His life's ambit certainly reaches beyond football. His mother, Shibani, was born and brought up in Kolkata and though his own childhood in the North Wales market town of Ruthin offered little chance to explore that heritage, Taylor is making up for lost time. He is palpably proud to be of half-Indian parentage and returned to the deeply impoverished West Bengal city earlier this year to begin investigating why the country produces almost no footballers. "I want to know whether it is that they are not encouraged by their parents," he says. "Do they prefer a different sport? From what I remember from India, and what a lot of people say about the Indian people, it could be that a lot of the young people are encouraged to be doctors, surgeons and get pushed down the education route. I just wanted to know, is there more talent out there?

"There are more Korean and Japanese players through the British leagues now but there are over a billion people in India, you know, and there's an incredible density to the place. What I remembered of the country was that it is just cricket-mad. But when I went out this time I saw the change. It was monsoon time and you couldn't even take your feet out of the grass. Sopping! But all the young people were playing football.

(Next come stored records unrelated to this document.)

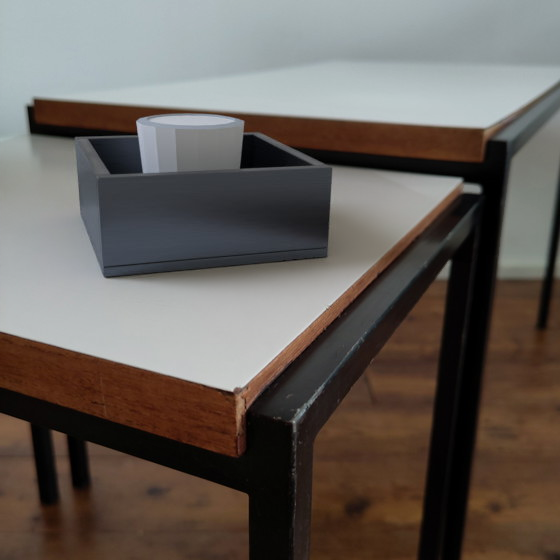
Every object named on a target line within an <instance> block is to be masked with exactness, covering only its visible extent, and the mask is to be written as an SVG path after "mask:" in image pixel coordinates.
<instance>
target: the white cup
mask: <svg viewBox="0 0 560 560" xmlns="http://www.w3.org/2000/svg"><path fill="white" fill-rule="evenodd" d="M135 122H136V123H135V124H136V130H137V131H136V132H137V135H138V139H139V146H140V154H141V161H142V169H143V173H159V172H182V171H205V170H227V169H240V161H241V151H242V141H243V133H244V129H245V120H243V119H240V118H237V117H232V116H228V115H227V116H225V115H220V114H211V113H192V112H190V113H189V112H188V113H187V112H185V113H165V114H164V113H163V114H154V115H149V116H144V117H140V118H138V119H137V120H136V121H135Z"/></svg>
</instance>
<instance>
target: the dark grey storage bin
mask: <svg viewBox="0 0 560 560" xmlns="http://www.w3.org/2000/svg"><path fill="white" fill-rule="evenodd" d="M74 144H75V159H76V173H77V185H78V187H77V188H78V199H79V213H80V217H81V220H82V222H83V225H84V227H85V230H86V233H87V235H88V238H89V241H90V243H91V246H92V250H93V252H94V255H95V257H96V260H97V263H98V265H99V268H100V271H101V273H102V277H103V278H110V277H120V276H121V277H122V276H131V275H143V274H154V273H164V272H174V271H176V272H177V271H185V270H197V269H209V268H219V267H221V268H222V267H230V266H241V265H253V264H262V263H264V264H265V263H273V262H283V260H286V261H294V260H293V259H297V260H306V259H305V258H307V259H317V257H318V258H327V257H328V255H329V254H328V252H329V248H328V247H329V233H330V220H331V219H330V217H331V203H332V202H331V201H332V183H333V181H332V180H333V167H332V166H330V165H327V164H325V163H324V162H322V161H319V160H318V159H315V158H314V157H312V156H309V155H307V154H305V153H303V152H301V151H299V150H297V149H294V148H292V147H290V146H288V145H286V144H284V143H282V142H280V141H278V140H276V139H274V138H272V137H271V136H268V135H265V134H263V133H261V132H259V131H255V132H243V141H242V151H241V161H240V169H227V170H205V171H182V172H159V173H143V169H142V161H141V154H140V146H139V139H138V134H137V135H136V134H135V135H102V136H97V135H95V136H75V137H74ZM313 257H315V258H313Z"/></svg>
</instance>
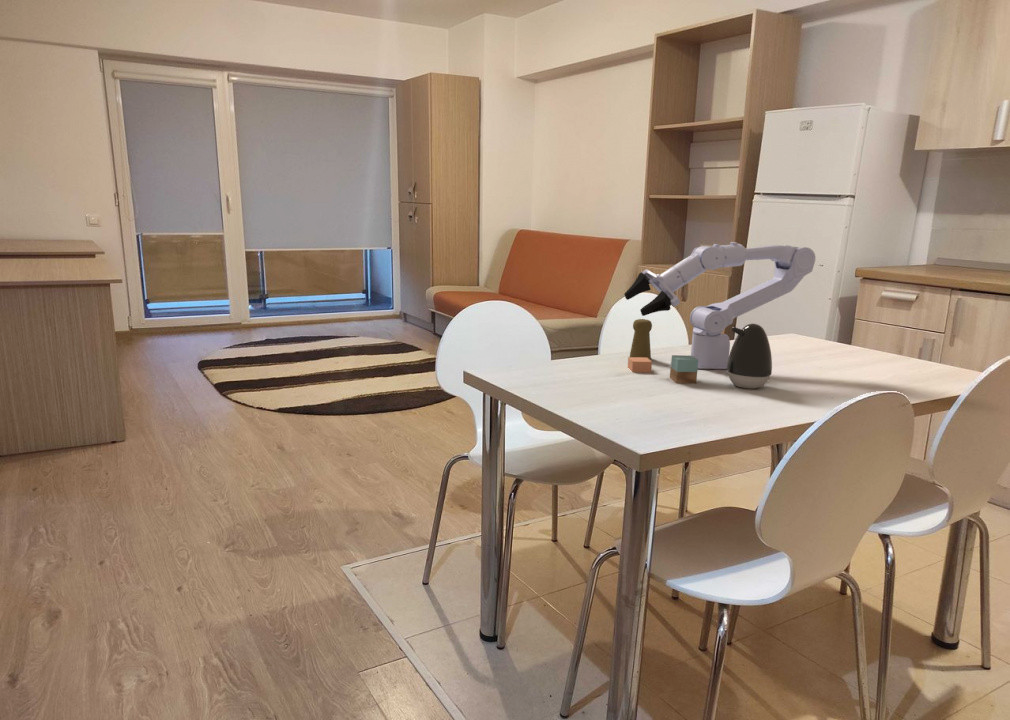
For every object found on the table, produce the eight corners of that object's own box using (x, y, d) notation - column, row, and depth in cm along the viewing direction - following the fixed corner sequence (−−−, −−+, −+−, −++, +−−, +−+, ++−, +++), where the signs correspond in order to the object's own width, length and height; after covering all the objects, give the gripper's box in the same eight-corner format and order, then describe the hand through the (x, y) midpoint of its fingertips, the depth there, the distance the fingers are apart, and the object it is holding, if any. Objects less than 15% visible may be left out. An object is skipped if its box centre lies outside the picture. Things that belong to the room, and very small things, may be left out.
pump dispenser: (717, 381, 171) (723, 320, 167) (757, 380, 172) (763, 320, 169) (735, 391, 161) (742, 327, 157) (777, 391, 162) (785, 327, 159)
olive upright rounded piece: (652, 361, 191) (655, 321, 189) (630, 360, 191) (633, 320, 189) (648, 356, 197) (651, 318, 195) (627, 355, 197) (630, 317, 195)
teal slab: (690, 367, 172) (691, 355, 171) (697, 372, 167) (698, 359, 166) (670, 367, 172) (671, 355, 171) (676, 371, 167) (677, 359, 166)
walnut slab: (689, 378, 173) (690, 367, 172) (696, 384, 168) (697, 371, 167) (669, 378, 172) (670, 366, 172) (675, 383, 168) (676, 371, 167)
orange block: (646, 368, 183) (647, 357, 182) (651, 373, 178) (652, 361, 177) (627, 368, 182) (628, 357, 182) (631, 372, 178) (632, 361, 177)
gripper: (658, 251, 182) (615, 279, 181) (691, 280, 172) (645, 310, 171) (663, 270, 187) (621, 297, 186) (695, 299, 177) (651, 328, 176)
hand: (633, 304), depth 179 cm, fingers open, 7 cm apart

"They knew Swansea and the way we played. India is perhaps the only part of the footballing world that is not tapped into. This was about finding out. For years, people didn't know what origin I was. I've thought about it all. That's all it really is."

Taylor has been an enthusiastic advocate for football's version of the Indian Premier League, which launched this week. And there has certainly been a response to him embracing his heritage – in the same way that Blackpool's Michael Chopra began investigating his own Kolkata family. Taylor is becoming something of a figurehead for Asian football here and was named Player of the Year in last month's Asian Football Awards.

Taylor's wife, Genna, is the driving force behind their charity work, seeking to put something back into the caring profession she has left behind as the couple raise a two-year-old, with another on the way in February. But he intends to be back in Kolkata for a longer period next summer, continuing the work. The Kolkata derby between East Bengal and Mohun Bagan attracts 80,000, he points out. And yet it is unlikely to carry the resonance of Sunday's.

"They were ahead of us for a long time and then we stepped just ahead," Taylor says of that deeply significant 2010/11 season which cut Cardiff to the quick. But it is one of those friends he can't publicly socialise with – Wales team-mate Craig Bellamy – who has captured the full agony of defeat. "We were supposed to be the first Welsh side in the Premier League, not Swansea," Bellamy has since reflected. "It was a bitter blow." That's how much it matters.

My other life: Cricket

I've always been a massive cricket fan and perhaps my visits to Kolkata, visiting Eden Gardens, have nurtured that. I've always followed the Indian players, as well as the English and Welsh ones. Sachin Tendulkar is a huge character and sportsman to me. I got my interest in cricket from my dad, John, who was on Kent's books as a youngster. I played for my local village side in north Wales – Rhewl – and dad and I coached the Under-13s there together before I made the decision that it was football for me.